DIRECTIONS FOR THIS TASK
Would you please restate all of the entries exactly, apart from the pictures?

DATASET RECORDS
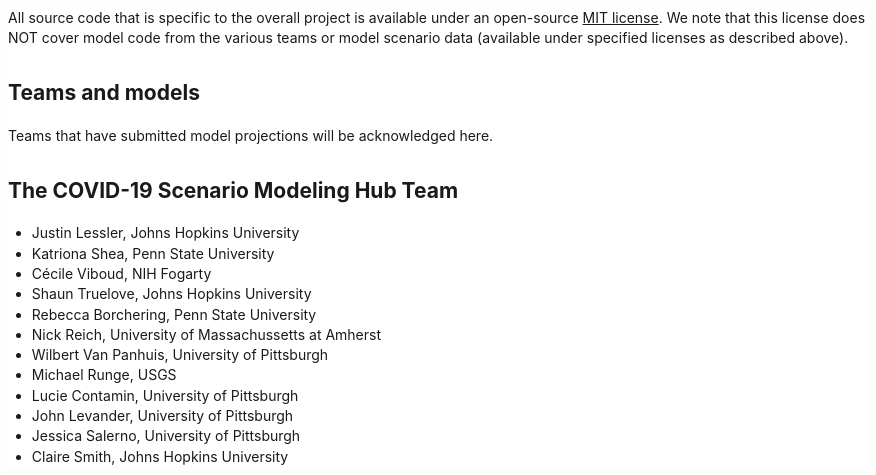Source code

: All source code that is specific to the overall project is available under an open-source [MIT license](https://opensource.org/licenses/MIT). We note that this license does NOT cover model code from the various teams or model scenario data (available under specified licenses as described above). 

## Teams and models
Teams that have submitted model projections will be acknowledged here. 

## The COVID-19 Scenario Modeling Hub Team
 - Justin Lessler, Johns Hopkins University
 - Katriona Shea, Penn State University
 - Cécile Viboud, NIH Fogarty
 - Shaun Truelove, Johns Hopkins University
 - Rebecca Borchering, Penn State University
 - Nick Reich, University of Massachussetts at Amherst
 - Wilbert Van Panhuis, University of Pittsburgh
 - Michael Runge, USGS
 - Lucie Contamin, University of Pittsburgh
 - John Levander, University of Pittsburgh
 - Jessica Salerno, University of Pittsburgh
 - Claire Smith, Johns Hopkins University
 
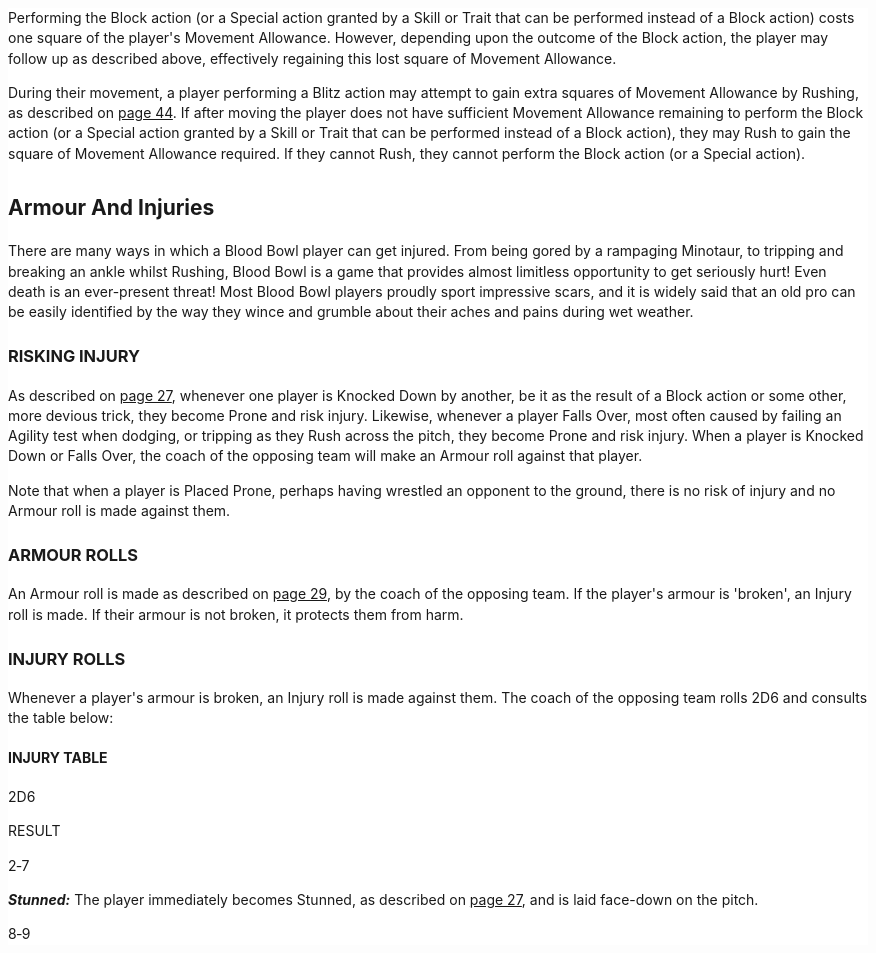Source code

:Performing the Block action (or a Special action granted by a Skill or Trait that can be performed instead of a Block action) costs one square of the player's Movement Allowance. However, depending upon the outcome of the Block action, the player may follow up as described above, effectively regaining this lost square of Movement Allowance.

During their movement, a player performing a Blitz action may attempt to gain extra squares of Movement Allowance by Rushing, as described on [page 44](./#rushing). If after moving the player does not have sufficient Movement Allowance remaining to perform the Block action (or a Special action granted by a Skill or Trait that can be performed instead of a Block action), they may Rush to gain the square of Movement Allowance required. If they cannot Rush, they cannot perform the Block action (or a Special action).

Armour And Injuries
-------------------

There are many ways in which a Blood Bowl player can get injured. From being gored by a rampaging Minotaur, to tripping and breaking an ankle whilst Rushing, Blood Bowl is a game that provides almost limitless opportunity to get seriously hurt! Even death is an ever-present threat! Most Blood Bowl players proudly sport impressive scars, and it is widely said that an old pro can be easily identified by the way they wince and grumble about their aches and pains during wet weather.

### RISKING INJURY

As described on [page 27](../rules_and_regulations/#being-knocked-down), whenever one player is Knocked Down by another, be it as the result of a Block action or some other, more devious trick, they become Prone and risk injury. Likewise, whenever a player Falls Over, most often caused by failing an Agility test when dodging, or tripping as they Rush across the pitch, they become Prone and risk injury. When a player is Knocked Down or Falls Over, the coach of the opposing team will make an Armour roll against that player.

Note that when a player is Placed Prone, perhaps having wrestled an opponent to the ground, there is no risk of injury and no Armour roll is made against them.

### ARMOUR ROLLS

An Armour roll is made as described on [page 29](../rules_and_regulations/#armour-rolls), by the coach of the opposing team. If the player's armour is 'broken', an Injury roll is made. If their armour is not broken, it protects them from harm.

### INJURY ROLLS

Whenever a player's armour is broken, an Injury roll is made against them. The coach of the opposing team rolls 2D6 and consults the table below:

#### INJURY TABLE

2D6

RESULT

2‑7

**_Stunned:_** The player immediately becomes Stunned, as described on [page 27](../rules_and_regulations/#prone-and-stunned-players), and is laid face-down on the pitch.

8‑9
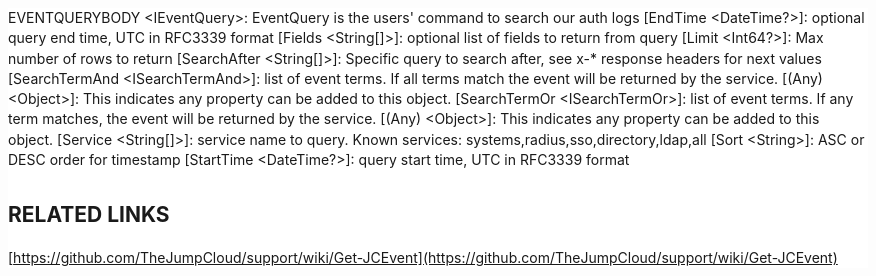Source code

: EVENTQUERYBODY \<IEventQuery\>: EventQuery is the users' command to search our auth logs
  \[EndTime \<DateTime?\>\]: optional query end time, UTC in RFC3339 format
  \[Fields \<String\[\]\>\]: optional list of fields to return from query
  \[Limit \<Int64?\>\]: Max number of rows to return
  \[SearchAfter \<String\[\]\>\]: Specific query to search after, see x-* response headers for next values
  \[SearchTermAnd \<ISearchTermAnd\>\]: list of event terms.
If all terms match the event will be returned by the service.
    \[(Any) \<Object\>\]: This indicates any property can be added to this object.
  \[SearchTermOr \<ISearchTermOr\>\]: list of event terms.
If any term matches, the event will be returned by the service.
    \[(Any) \<Object\>\]: This indicates any property can be added to this object.
  \[Service \<String\[\]\>\]: service name to query.
Known services: systems,radius,sso,directory,ldap,all
  \[Sort \<String\>\]: ASC or DESC order for timestamp
  \[StartTime \<DateTime?\>\]: query start time, UTC in RFC3339 format

## RELATED LINKS

[https://github.com/TheJumpCloud/support/wiki/Get-JCEvent](https://github.com/TheJumpCloud/support/wiki/Get-JCEvent)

WORKED SOLUTION
Source code

: All source code that is specific to the overall project is available under an open-source [MIT license](https://opensource.org/licenses/MIT). We note that this license does NOT cover model code from the various teams or model scenario data (available under specified licenses as described above). 

## Teams and models
Teams that have submitted model projections will be acknowledged here. 

## The COVID-19 Scenario Modeling Hub Team
 - Justin Lessler, Johns Hopkins University
 - Katriona Shea, Penn State University
 - Cécile Viboud, NIH Fogarty
 - Shaun Truelove, Johns Hopkins University
 - Rebecca Borchering, Penn State University
 - Nick Reich, University of Massachussetts at Amherst
 - Wilbert Van Panhuis, University of Pittsburgh
 - Michael Runge, USGS
 - Lucie Contamin, University of Pittsburgh
 - John Levander, University of Pittsburgh
 - Jessica Salerno, University of Pittsburgh
 - Claire Smith, Johns Hopkins University
 
Source code

:Performing the Block action (or a Special action granted by a Skill or Trait that can be performed instead of a Block action) costs one square of the player's Movement Allowance. However, depending upon the outcome of the Block action, the player may follow up as described above, effectively regaining this lost square of Movement Allowance.

During their movement, a player performing a Blitz action may attempt to gain extra squares of Movement Allowance by Rushing, as described on [page 44](./#rushing). If after moving the player does not have sufficient Movement Allowance remaining to perform the Block action (or a Special action granted by a Skill or Trait that can be performed instead of a Block action), they may Rush to gain the square of Movement Allowance required. If they cannot Rush, they cannot perform the Block action (or a Special action).

Armour And Injuries
-------------------

There are many ways in which a Blood Bowl player can get injured. From being gored by a rampaging Minotaur, to tripping and breaking an ankle whilst Rushing, Blood Bowl is a game that provides almost limitless opportunity to get seriously hurt! Even death is an ever-present threat! Most Blood Bowl players proudly sport impressive scars, and it is widely said that an old pro can be easily identified by the way they wince and grumble about their aches and pains during wet weather.

### RISKING INJURY

As described on [page 27](../rules_and_regulations/#being-knocked-down), whenever one player is Knocked Down by another, be it as the result of a Block action or some other, more devious trick, they become Prone and risk injury. Likewise, whenever a player Falls Over, most often caused by failing an Agility test when dodging, or tripping as they Rush across the pitch, they become Prone and risk injury. When a player is Knocked Down or Falls Over, the coach of the opposing team will make an Armour roll against that player.

Note that when a player is Placed Prone, perhaps having wrestled an opponent to the ground, there is no risk of injury and no Armour roll is made against them.

### ARMOUR ROLLS

An Armour roll is made as described on [page 29](../rules_and_regulations/#armour-rolls), by the coach of the opposing team. If the player's armour is 'broken', an Injury roll is made. If their armour is not broken, it protects them from harm.

### INJURY ROLLS

Whenever a player's armour is broken, an Injury roll is made against them. The coach of the opposing team rolls 2D6 and consults the table below:

#### INJURY TABLE

2D6

RESULT

2‑7

**_Stunned:_** The player immediately becomes Stunned, as described on [page 27](../rules_and_regulations/#prone-and-stunned-players), and is laid face-down on the pitch.

8‑9
Source code

: EVENTQUERYBODY \<IEventQuery\>: EventQuery is the users' command to search our auth logs
  \[EndTime \<DateTime?\>\]: optional query end time, UTC in RFC3339 format
  \[Fields \<String\[\]\>\]: optional list of fields to return from query
  \[Limit \<Int64?\>\]: Max number of rows to return
  \[SearchAfter \<String\[\]\>\]: Specific query to search after, see x-* response headers for next values
  \[SearchTermAnd \<ISearchTermAnd\>\]: list of event terms.
If all terms match the event will be returned by the service.
    \[(Any) \<Object\>\]: This indicates any property can be added to this object.
  \[SearchTermOr \<ISearchTermOr\>\]: list of event terms.
If any term matches, the event will be returned by the service.
    \[(Any) \<Object\>\]: This indicates any property can be added to this object.
  \[Service \<String\[\]\>\]: service name to query.
Known services: systems,radius,sso,directory,ldap,all
  \[Sort \<String\>\]: ASC or DESC order for timestamp
  \[StartTime \<DateTime?\>\]: query start time, UTC in RFC3339 format

## RELATED LINKS

[https://github.com/TheJumpCloud/support/wiki/Get-JCEvent](https://github.com/TheJumpCloud/support/wiki/Get-JCEvent)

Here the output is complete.